[Stored data]
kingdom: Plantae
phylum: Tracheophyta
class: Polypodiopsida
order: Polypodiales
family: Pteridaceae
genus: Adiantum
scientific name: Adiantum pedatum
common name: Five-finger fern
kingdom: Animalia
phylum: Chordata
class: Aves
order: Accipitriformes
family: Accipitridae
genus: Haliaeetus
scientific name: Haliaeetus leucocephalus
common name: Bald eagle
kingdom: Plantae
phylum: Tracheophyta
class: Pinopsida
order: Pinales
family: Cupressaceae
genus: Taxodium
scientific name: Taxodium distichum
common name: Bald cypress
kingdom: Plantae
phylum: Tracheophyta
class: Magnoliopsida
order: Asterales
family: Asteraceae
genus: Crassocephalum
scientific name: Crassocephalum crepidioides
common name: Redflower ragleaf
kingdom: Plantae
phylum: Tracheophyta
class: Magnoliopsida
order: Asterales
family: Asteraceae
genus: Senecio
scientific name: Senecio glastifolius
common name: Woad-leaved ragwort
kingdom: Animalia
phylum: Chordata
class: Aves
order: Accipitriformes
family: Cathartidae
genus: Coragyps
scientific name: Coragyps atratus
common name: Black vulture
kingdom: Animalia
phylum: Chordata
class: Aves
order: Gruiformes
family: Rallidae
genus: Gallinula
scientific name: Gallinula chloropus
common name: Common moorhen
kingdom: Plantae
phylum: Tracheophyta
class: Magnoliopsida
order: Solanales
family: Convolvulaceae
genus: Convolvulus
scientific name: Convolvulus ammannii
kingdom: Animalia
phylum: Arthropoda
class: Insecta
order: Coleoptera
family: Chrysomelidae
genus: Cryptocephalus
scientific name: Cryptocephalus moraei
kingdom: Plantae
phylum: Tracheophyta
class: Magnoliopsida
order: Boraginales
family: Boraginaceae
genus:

■ **EXERCISE AIM**
Could you pull out each line of the data above that contains the string "family"?

■ **WORKED SOLUTION**
family: Pteridaceae
family: Accipitridae
family: Cupressaceae
family: Asteraceae
family: Asteraceae
family: Cathartidae
family: Rallidae
family: Convolvulaceae
family: Chrysomelidae
family: Boraginaceae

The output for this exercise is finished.